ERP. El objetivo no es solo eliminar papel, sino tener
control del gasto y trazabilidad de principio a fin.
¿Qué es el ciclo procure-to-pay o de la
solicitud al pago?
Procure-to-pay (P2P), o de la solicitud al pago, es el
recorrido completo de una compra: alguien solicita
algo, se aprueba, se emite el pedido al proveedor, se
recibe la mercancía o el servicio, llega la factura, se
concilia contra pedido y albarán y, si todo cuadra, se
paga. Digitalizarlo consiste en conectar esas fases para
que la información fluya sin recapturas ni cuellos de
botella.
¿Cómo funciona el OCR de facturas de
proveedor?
=======
__Task instructions__. Could you output every line of the material above as a numbered list, leaving out any blank lines?

__Written response__.
1. ERP. El objetivo no es solo eliminar papel, sino tener
2. control del gasto y trazabilidad de principio a fin.
3. ¿Qué es el ciclo procure-to-pay o de la
4. solicitud al pago?
5. Procure-to-pay (P2P), o de la solicitud al pago, es el
6. recorrido completo de una compra: alguien solicita
7. algo, se aprueba, se emite el pedido al proveedor, se
8. recibe la mercancía o el servicio, llega la factura, se
9. concilia contra pedido y albarán y, si todo cuadra, se
10. paga. Digitalizarlo consiste en conectar esas fases para
11. que la información fluya sin recapturas ni cuellos de
12. botella.
13. ¿Cómo funciona el OCR de facturas de
14. proveedor?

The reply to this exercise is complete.